REPUBLIKA.CO.ID, JAKARTA -- Di antara hikmah puasa adalah sebagai wujud syukur dengan mematuhi perntah Allah SWT, melatih diri mengendalikan nafsu syahwat, melatih dan menahan diri dari tindakan maksiat, menghapus dosa, melatih fisik lebih kuat.
Bagaimana dengan orang yang sedang berpuasa menonton tayangan infotainment yang umumnya berpotensi mengumpat (ghibah) atau membeberkan 'rahasia' seseorang, yang tentunya tidak disukai yang bersangkutan? Dalam perspektif fiqih formal (wilayah hukum), puasa seseorang tidak batal selama tidak melakukan hal-hal yang membatalkannnya.
KH Ahmad Zahro dalam Fiqih Kontemporer Buku 3 mengatakan, tetapi dalam perspektif fiqih moral (dan spiritual), tindakan apa pun yang dilarang agama, seperti menonton infotainment yang umumnya berdimensi ghibah adalah haram dan berdosa, dan karenanya jelas mengurangi pahala puasa. Artinya, walaupun puasanya tetap sah karena tidak melakukan tindakan yang membatalkan puasa, tetapi pahala puasanya harus dikompensasi (dikurangi dengan perbuatan dosanya. Otomatis, kuantitas pahala tersebut akan berkurang, bahkan bisa habis.
Diriwayatkan dari Abu Hurairah bahwa Rasulullah SAW bersabda, "Tahukah kalian, apakah mengumpat itu?" Para sahabat menjawab, "Allah dan Rasul-Nya lebih mengetahui." Beliau bersabda, "Mengumpat itu menyebutkan sesuatu yang ada dalam diri saudaramu tentang apa yang tidak disukai olehnya."
Mereka bertanya, "Bagaimanakah kalau dalam diri saudara kita itu memang bena-benar ada apa yang dikatakan itu?" Beliau menjawab, "Jikalau benar-benar ada dalam dirinya apa yang kalian ucapkan itu, maka sungguh-sungguh kalian telah mengumpatnya; sedang jika tidak ada dalam dirinya apa yang kalian ucapkan itu, maka sungguh-sungguh kalian telah memfitnahnya" (HR Muslim).
Di antara dosa pemakan pahala yang sering dilakukan orang, tetapi pelakunya sering tidak merasa, tidak menyadari atau menganggapnya ringan adalah dosa mengumpat, termasuk sebagian besar isi tayangan infotainment.

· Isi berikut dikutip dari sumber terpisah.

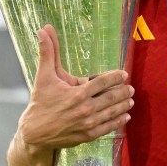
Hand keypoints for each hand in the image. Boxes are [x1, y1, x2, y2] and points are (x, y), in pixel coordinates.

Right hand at [17, 25, 133, 150]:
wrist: (35, 132)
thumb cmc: (40, 102)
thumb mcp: (44, 76)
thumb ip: (47, 52)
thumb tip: (42, 30)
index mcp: (77, 93)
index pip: (102, 82)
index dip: (115, 77)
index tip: (124, 74)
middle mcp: (85, 109)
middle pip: (111, 98)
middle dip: (123, 92)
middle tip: (131, 88)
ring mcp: (87, 124)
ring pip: (111, 113)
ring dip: (123, 106)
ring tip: (131, 100)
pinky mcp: (87, 136)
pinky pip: (107, 128)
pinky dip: (118, 122)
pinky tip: (125, 117)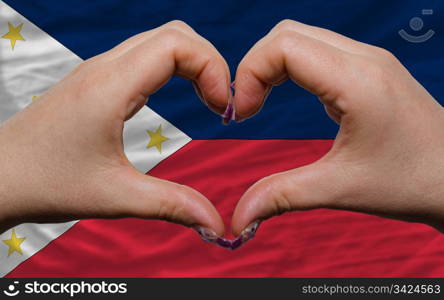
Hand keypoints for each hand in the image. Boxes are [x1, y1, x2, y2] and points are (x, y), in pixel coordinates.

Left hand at [0, 21, 229, 234]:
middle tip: (222, 105)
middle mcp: (105, 68)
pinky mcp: (97, 81)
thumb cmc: (44, 183)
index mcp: (110, 86)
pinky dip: (175, 69)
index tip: (223, 108)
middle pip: (175, 35)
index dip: (213, 68)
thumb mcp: (114, 197)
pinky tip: (182, 98)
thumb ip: (171, 205)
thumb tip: (215, 224)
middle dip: (209, 63)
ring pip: (160, 42)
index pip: (177, 44)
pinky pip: (146, 57)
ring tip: (208, 102)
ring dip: (193, 65)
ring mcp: (99, 71)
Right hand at [231, 20, 443, 235]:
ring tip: (261, 104)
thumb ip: (283, 195)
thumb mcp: (340, 189)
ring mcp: (369, 61)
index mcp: (358, 81)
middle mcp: (364, 59)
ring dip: (272, 66)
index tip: (243, 115)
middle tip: (247, 109)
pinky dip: (291, 68)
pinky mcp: (369, 71)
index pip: (283, 46)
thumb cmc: (410, 182)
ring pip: (302, 38)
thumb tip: (239, 217)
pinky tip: (288, 96)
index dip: (250, 74)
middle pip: (287, 34)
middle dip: (255, 67)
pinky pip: (319, 51)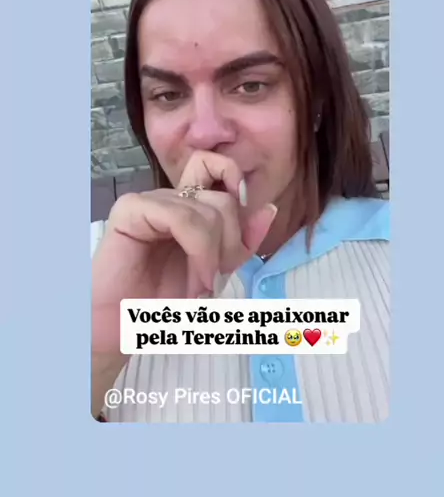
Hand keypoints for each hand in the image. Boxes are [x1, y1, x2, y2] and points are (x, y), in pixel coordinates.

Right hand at [91, 151, 276, 352]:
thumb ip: (240, 241)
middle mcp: (169, 196)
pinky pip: (182, 217)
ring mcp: (149, 200)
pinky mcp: (131, 209)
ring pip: (207, 210)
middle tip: (215, 279)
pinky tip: (195, 280)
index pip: (220, 168)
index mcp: (188, 204)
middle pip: (222, 197)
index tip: (238, 234)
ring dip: (212, 258)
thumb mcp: (215, 270)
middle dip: (230, 243)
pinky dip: (199, 252)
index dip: (238, 189)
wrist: (121, 328)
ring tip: (200, 288)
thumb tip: (268, 208)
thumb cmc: (162, 301)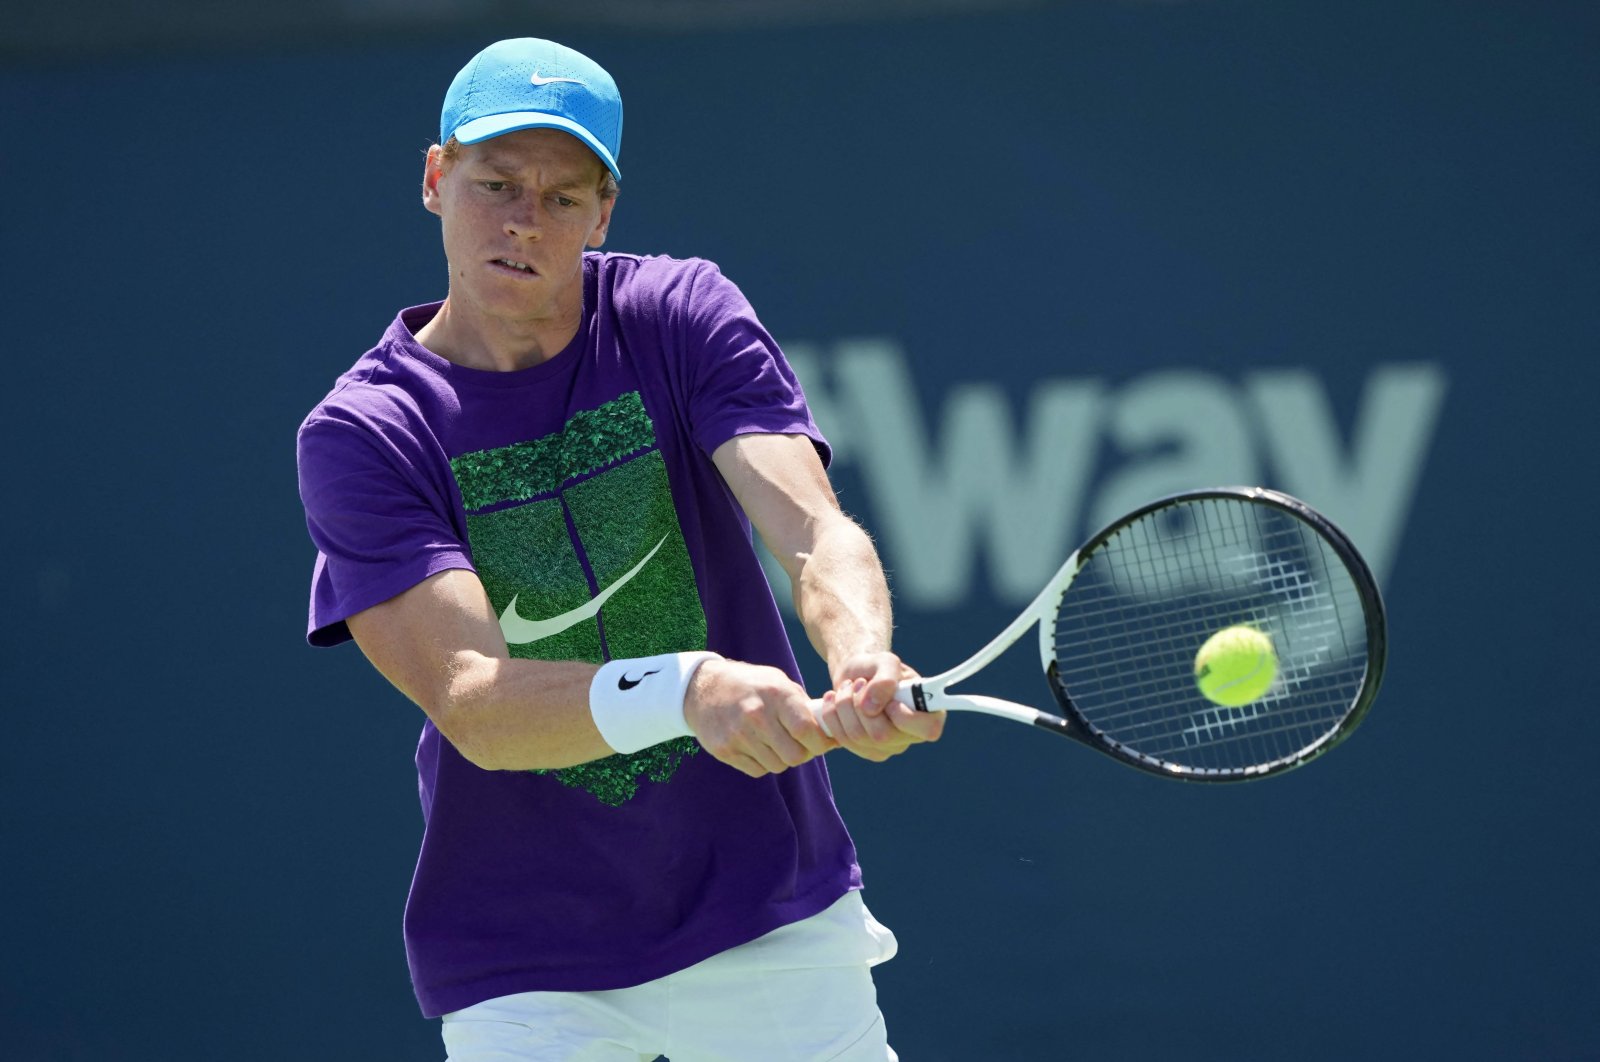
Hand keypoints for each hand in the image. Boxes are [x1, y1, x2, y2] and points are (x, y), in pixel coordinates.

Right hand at [683, 657, 835, 777]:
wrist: (703, 689)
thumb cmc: (751, 685)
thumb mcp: (778, 682)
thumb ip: (803, 705)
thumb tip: (832, 730)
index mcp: (775, 695)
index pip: (806, 731)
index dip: (820, 742)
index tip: (823, 742)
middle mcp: (757, 715)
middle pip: (795, 756)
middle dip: (803, 754)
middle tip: (800, 745)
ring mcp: (738, 734)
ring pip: (777, 765)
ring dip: (781, 758)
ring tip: (775, 742)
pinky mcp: (725, 750)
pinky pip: (758, 770)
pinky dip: (763, 763)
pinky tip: (757, 745)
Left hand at [816, 651, 944, 761]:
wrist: (857, 675)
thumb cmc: (877, 668)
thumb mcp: (885, 661)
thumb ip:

Allah memperingatkan agar umat Islam menjauhi mengumpat, bahkan menggambarkan betapa kejinya dosa mengumpat itu.
"Hai orang-orang beriman, jauhilah olehmu banyak berprasangka, karena sebagian prasangka itu dosa. Jangan pula kalian mencari-cari kesalahan orang, juga jangan kalian saling mengumpat. Sukakah di antara kalian memakan daging saudaranya yang tlah mati? tentu kalian merasa jijik. Bertakwalah kepada Allah, sungguh Allah itu Maha Penerima taubat lagi Maha Penyayang" (al-Hujurat 13).
Maka dari itu, orang yang sadar mengenai betapa besar dan beratnya dosa mengumpat, pasti sedapat mungkin akan menghindarinya, karena sungguh amat sulit meminta maaf pada orang yang diumpat. Apalagi jika yang diumpat adalah tokoh publik yang kenal pun tidak.